Ponad 2 tys. pijanych kierowców złapano w ciągu ostatnich czterech dni - podaje Komenda Główna Policji. Doszło też do 435 wypadków, w których zginęły 34 osoby, a 558 osób zostało rannych. A to nawet nie półmetek.
Tylko w poniedziałek funkcjonariusze "drogówki" złapali 464 osób, które prowadziły po spożyciu alkoholu.
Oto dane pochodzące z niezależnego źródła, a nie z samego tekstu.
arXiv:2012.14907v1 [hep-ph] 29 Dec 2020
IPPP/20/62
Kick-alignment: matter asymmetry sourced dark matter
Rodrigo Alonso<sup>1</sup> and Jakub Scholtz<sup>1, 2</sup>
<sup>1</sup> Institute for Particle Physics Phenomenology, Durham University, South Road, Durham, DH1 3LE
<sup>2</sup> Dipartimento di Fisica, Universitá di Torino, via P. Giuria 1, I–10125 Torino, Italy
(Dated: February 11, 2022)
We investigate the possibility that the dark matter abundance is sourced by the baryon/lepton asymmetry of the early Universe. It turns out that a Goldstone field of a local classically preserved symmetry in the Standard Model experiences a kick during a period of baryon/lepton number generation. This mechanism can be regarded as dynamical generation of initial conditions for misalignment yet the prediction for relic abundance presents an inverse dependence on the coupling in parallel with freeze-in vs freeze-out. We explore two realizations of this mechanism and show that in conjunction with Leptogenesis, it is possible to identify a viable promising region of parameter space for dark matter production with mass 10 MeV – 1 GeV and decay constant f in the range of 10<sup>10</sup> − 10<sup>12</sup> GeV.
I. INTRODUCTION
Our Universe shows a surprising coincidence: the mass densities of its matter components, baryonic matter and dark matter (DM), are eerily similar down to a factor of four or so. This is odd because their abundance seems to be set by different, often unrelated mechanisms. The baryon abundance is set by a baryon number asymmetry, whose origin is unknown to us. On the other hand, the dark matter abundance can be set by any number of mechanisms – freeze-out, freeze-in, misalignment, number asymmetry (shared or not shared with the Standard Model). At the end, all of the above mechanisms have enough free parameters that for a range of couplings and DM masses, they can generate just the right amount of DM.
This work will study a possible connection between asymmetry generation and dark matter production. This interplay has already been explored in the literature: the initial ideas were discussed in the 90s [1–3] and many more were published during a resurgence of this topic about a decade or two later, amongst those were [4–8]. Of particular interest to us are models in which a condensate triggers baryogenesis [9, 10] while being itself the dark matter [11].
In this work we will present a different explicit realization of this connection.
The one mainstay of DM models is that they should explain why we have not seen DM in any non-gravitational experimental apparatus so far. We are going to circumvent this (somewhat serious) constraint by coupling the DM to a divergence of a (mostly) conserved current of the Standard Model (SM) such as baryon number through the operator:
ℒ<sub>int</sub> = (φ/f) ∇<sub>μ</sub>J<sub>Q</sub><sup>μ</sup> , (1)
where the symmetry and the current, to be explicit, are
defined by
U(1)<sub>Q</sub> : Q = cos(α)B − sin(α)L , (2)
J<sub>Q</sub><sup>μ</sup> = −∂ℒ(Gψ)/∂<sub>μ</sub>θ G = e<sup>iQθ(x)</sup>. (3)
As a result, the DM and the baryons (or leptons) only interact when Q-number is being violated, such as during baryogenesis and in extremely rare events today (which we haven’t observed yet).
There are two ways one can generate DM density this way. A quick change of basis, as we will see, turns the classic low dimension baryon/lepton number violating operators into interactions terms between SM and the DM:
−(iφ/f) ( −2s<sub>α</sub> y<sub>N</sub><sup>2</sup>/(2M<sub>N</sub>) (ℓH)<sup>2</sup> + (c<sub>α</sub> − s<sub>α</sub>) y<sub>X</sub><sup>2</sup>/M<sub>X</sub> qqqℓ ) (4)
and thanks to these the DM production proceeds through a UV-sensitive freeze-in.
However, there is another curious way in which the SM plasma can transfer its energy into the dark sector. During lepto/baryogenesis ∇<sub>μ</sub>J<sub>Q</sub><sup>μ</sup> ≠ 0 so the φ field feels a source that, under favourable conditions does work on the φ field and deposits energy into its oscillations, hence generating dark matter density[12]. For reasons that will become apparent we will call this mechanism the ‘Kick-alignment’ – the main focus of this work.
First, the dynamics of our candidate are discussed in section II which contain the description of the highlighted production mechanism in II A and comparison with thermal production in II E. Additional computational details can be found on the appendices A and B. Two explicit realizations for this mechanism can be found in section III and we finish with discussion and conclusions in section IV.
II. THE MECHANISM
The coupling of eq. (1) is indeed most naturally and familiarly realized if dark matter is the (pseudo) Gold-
A to oznacza - jak podkreśla KGP - że od początku długiego weekendu funkcjonariusze wyeliminowali z ruchu drogowego 2 093 nietrzeźwych kierowców.
Od piątku do poniedziałku doszło na polskich drogach do 435 wypadków, w których zginęły 34 osoby, a 558 zostało rannych.
Wzmożone kontrole
Do wypadków - jak podkreśla KGP - najczęściej dochodziło z powodu nadmiernej prędkości i brawury kierowców, a także nieprawidłowego wykonywania manewrów na drodze i nie przestrzegania zasad ustępowania pierwszeństwa.
Podczas długiego weekendu kierowcy muszą się spodziewać podczas długiego weekendu zwiększonej liczby patroli policyjnych. W całym kraju nad bezpieczeństwem na trasach czuwa około 10 tysięcy funkcjonariuszy drogówki.